英国环境立法的直接调控手段及经济手段的发展(英文)
孙文杰
【全文】
1. Introduction
Perspectives of environmental protection are possibly difficult to attain a common ground of which the use of regulatory instruments should respectively fulfill the requirements of different values, provided that each of them stands on a merely sole point of view. The economic value of environmental protection rests on the assumption that few economic activities would gain the benefits without producing any wastes; the purpose of individuals is maximizing overall benefits as well as maximizing utilities of resource; therefore they are, standing on self-interest, in the best situation for balancing their gains and losses and bargaining with each other in the free market in order to reach an optimal level of pollution---costs of pollution control not exceed the benefits of pollution control. The government intervention would be introduced only where the market fails. Present economic textbooks regard the pollution as an example of market failure where existing common property (e.g. air, river, common land), public goods (consumed without paying), externalities, or missing market. Thus, in the case of pollution, the failed market needs to be regulated by the government intervention. Over the past decades, advocating or using of economic instruments has increased rapidly. On the other hand, the traditional approach of regulatory intervention, so-called ‘command and control’ (CAC) has been the main force combating environmental pollution and existed in a considerable time. Nevertheless its deficiencies have appeared to be obvious, some of them have been cured by the legal system itself and the rests need alternative instruments to answer. To what extend the economic instruments can be used as answers? How does it work with CAC?
As response, this essay will trace the historical development of CAC system in Britain, particularly the perceived failures as well as improvements arising from the inside of CAC system, and then switch to its inherent limitations which could be supplemented by, among other things, economic instruments. The final answer could be the recognized existence that the present environmental protection regime is a combination of a dominant CAC system complemented by a broad range of alternative approaches including economic instruments, self-regulations or voluntary instruments etc. Due to word limit, the latter are not in the scope of discussions.

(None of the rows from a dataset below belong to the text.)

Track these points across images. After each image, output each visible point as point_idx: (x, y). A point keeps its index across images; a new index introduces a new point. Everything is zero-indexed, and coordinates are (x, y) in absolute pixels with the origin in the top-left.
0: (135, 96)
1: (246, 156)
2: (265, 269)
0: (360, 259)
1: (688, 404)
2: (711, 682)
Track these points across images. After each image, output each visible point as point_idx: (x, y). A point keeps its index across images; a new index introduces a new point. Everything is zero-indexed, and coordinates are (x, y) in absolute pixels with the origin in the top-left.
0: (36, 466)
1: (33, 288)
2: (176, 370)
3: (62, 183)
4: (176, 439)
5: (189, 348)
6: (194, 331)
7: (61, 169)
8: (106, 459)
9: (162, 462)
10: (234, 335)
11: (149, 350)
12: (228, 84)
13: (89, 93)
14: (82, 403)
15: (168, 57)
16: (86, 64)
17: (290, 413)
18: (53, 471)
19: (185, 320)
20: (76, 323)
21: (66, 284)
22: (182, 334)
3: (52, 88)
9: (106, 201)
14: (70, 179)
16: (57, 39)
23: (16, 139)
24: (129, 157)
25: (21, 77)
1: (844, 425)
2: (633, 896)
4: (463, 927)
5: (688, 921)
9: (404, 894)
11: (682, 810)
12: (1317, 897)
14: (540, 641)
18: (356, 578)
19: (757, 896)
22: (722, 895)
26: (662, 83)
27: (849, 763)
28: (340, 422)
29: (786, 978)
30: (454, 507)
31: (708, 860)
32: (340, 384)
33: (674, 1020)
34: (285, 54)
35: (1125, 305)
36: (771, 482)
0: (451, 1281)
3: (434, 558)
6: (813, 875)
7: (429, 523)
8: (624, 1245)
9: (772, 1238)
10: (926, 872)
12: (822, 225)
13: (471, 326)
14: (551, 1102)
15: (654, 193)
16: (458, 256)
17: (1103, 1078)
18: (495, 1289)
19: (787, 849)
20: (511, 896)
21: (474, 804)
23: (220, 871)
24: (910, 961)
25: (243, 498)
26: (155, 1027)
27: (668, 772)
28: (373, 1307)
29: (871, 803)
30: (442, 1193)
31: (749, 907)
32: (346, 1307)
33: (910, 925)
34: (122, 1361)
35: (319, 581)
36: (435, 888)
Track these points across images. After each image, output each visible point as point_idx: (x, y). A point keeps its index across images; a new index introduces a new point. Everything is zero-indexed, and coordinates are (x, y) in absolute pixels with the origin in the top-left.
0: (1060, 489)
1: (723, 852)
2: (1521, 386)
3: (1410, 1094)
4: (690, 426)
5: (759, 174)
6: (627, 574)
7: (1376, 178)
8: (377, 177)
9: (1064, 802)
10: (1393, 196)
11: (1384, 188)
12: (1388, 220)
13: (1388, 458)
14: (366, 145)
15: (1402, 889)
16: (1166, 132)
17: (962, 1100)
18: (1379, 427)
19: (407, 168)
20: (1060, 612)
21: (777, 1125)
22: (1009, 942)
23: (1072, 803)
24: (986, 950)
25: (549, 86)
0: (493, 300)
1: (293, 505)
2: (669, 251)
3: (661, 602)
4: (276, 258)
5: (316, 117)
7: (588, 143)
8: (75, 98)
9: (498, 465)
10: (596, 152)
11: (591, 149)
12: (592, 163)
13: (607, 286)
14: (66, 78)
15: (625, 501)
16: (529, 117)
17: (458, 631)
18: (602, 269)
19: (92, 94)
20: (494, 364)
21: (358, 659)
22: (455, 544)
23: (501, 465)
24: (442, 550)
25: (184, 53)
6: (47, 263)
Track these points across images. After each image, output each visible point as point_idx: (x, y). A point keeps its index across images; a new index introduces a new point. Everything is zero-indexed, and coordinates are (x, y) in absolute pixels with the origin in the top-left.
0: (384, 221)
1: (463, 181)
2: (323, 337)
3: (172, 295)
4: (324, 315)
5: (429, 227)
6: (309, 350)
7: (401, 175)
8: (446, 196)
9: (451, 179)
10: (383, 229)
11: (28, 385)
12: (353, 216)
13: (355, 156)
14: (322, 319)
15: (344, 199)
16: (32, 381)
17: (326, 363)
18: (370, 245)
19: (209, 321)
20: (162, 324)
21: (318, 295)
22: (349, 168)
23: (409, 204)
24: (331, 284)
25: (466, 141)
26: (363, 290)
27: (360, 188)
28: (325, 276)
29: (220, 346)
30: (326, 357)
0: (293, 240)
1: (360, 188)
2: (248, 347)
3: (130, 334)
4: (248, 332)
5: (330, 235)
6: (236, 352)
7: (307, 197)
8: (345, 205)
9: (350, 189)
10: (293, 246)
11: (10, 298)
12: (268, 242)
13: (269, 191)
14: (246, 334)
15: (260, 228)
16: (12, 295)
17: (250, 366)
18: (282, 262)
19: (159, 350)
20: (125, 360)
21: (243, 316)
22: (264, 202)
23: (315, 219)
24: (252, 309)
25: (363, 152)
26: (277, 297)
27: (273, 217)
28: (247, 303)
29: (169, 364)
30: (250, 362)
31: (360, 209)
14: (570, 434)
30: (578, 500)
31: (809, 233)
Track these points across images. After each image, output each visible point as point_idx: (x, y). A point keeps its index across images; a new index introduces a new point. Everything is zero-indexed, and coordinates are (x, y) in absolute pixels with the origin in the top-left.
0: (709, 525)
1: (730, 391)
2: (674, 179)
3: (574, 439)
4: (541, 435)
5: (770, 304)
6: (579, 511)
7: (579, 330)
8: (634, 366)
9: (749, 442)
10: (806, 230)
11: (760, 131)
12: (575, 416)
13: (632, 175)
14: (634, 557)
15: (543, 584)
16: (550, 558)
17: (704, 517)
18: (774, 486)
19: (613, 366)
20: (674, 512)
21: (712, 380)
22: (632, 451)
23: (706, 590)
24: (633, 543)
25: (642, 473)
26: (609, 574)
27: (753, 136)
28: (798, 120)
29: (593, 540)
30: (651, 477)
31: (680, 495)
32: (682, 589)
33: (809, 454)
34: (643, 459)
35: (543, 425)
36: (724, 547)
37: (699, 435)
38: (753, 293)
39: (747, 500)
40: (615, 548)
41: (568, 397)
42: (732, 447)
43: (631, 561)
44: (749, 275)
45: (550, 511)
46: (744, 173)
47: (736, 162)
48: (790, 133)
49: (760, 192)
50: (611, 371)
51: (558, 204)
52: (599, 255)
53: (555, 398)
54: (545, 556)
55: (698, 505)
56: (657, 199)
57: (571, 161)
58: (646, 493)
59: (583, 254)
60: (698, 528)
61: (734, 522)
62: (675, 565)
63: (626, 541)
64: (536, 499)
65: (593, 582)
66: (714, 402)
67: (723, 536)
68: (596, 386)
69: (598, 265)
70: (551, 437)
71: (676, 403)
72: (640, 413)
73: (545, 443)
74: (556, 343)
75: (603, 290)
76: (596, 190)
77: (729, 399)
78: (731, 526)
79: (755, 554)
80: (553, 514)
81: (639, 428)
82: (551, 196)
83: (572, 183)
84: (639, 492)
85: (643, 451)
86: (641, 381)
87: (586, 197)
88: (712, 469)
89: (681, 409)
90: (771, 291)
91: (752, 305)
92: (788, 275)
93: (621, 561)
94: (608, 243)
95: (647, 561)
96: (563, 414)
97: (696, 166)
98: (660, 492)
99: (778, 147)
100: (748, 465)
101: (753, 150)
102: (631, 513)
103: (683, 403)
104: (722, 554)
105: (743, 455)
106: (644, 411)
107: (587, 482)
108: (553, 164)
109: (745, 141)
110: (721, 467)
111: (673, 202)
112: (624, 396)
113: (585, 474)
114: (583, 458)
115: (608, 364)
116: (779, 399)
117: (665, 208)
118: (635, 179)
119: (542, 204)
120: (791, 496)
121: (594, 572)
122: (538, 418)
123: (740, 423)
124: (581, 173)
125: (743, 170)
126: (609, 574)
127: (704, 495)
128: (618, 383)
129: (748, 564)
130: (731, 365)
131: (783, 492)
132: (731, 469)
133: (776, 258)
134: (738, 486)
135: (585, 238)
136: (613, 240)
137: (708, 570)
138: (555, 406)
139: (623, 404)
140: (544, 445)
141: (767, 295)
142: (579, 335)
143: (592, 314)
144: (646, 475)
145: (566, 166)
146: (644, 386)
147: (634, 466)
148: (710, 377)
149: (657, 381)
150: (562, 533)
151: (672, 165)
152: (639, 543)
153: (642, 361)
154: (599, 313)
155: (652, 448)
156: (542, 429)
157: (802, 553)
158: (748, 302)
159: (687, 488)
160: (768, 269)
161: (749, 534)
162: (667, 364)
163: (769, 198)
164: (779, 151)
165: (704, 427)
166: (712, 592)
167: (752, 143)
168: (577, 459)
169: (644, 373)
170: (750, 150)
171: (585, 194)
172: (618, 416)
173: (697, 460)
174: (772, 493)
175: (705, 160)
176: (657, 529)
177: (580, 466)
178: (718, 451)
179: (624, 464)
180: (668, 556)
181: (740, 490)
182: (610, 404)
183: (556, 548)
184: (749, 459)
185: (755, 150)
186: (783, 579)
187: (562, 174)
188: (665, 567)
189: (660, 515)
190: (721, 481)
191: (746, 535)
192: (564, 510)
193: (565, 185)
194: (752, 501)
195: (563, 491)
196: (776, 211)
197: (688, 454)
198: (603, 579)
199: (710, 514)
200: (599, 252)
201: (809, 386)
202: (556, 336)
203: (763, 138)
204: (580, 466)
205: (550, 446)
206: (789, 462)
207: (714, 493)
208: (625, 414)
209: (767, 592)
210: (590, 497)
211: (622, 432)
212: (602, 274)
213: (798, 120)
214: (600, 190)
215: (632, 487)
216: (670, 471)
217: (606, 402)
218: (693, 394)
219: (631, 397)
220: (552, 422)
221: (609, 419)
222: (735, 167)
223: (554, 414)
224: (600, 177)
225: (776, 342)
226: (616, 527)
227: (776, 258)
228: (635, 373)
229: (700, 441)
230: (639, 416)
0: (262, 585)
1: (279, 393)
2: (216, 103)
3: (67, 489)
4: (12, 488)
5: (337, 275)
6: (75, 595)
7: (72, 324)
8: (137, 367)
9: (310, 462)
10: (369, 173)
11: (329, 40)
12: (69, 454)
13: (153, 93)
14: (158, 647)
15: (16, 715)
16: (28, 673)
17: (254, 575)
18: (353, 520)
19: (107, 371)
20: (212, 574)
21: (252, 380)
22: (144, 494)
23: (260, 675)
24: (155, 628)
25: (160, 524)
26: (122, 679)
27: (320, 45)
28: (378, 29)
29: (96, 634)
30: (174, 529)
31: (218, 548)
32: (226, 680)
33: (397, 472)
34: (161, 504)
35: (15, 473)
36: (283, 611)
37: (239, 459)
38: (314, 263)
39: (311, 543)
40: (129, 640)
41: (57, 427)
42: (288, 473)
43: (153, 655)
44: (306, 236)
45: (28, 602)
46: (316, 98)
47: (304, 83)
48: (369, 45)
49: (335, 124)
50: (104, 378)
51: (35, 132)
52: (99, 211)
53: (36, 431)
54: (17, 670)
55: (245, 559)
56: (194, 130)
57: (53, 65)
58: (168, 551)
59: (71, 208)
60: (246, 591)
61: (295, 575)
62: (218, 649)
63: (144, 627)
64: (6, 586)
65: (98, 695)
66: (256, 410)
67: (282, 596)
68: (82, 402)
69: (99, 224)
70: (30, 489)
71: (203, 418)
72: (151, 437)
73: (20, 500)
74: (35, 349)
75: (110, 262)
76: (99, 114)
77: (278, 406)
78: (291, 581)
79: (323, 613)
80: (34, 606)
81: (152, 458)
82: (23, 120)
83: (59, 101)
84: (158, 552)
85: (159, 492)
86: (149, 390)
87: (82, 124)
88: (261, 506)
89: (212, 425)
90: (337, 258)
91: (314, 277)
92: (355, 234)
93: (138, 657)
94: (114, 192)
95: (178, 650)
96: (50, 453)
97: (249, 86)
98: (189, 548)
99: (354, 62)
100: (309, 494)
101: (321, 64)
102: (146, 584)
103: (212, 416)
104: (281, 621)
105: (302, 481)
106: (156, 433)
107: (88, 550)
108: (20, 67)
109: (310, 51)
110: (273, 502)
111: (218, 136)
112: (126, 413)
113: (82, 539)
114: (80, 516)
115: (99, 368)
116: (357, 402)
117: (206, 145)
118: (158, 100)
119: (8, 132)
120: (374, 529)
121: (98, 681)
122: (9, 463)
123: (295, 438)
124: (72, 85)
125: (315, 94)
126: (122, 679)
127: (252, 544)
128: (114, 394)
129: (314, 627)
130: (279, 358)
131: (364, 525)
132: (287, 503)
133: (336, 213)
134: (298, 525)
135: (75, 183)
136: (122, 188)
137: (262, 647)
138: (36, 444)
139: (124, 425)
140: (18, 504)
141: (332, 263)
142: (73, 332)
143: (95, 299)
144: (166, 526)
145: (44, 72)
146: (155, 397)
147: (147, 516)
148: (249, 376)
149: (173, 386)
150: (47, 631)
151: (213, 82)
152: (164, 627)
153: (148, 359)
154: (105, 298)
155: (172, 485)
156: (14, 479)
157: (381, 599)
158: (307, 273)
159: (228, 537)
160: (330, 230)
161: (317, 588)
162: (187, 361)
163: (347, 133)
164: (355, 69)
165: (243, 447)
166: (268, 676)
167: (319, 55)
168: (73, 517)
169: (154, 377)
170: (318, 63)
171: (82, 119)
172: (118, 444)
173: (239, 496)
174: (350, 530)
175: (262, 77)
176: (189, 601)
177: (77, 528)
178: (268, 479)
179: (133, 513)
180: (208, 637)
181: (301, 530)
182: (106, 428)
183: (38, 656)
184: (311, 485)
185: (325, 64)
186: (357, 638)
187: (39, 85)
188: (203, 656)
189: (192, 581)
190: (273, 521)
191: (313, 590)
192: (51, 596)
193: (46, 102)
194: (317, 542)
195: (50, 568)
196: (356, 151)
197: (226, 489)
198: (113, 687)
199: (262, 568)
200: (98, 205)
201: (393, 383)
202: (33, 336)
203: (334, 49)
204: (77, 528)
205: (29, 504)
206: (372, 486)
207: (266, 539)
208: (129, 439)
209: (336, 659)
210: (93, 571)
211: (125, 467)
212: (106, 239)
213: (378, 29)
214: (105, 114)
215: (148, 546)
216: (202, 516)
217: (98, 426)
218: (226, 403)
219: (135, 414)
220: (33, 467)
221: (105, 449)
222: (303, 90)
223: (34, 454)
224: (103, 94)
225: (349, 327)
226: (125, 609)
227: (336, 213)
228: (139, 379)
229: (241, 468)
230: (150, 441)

2. The nature and features of Command and Control
A typical CAC regulation, as one form of social regulations, has a coercive nature and failure to comply may lead to the imposition of penal sanction. Among the sources of environmental law, the private law has been testified lacking sufficient competency either to internalise the externalities of pollution or to conserve the resources for the future generation. Thus the public law is deemed as dominant for protecting environment by means of passing the environmental laws usually based on CAC model. The environmental CAC regulation consists of two important factors that are standards, set by decision-makers as a ‘command’ form, and regulatory agencies, authorized to perform the supervision and ensure the enforcement of standards ultimately through the criminal law, as a ‘control’ form. The key instrument lying in standards is issuing license, for a given industrial activity, which is attached conditions in terms of prescriptions (what one must do) and proscriptions (what one must not do) ; firms must meet the standards when applying for licenses. According to Ogus’s spectrum, environmental standards are divided, from low to high degree of intervention, into three categories namely target, performance and specification standards.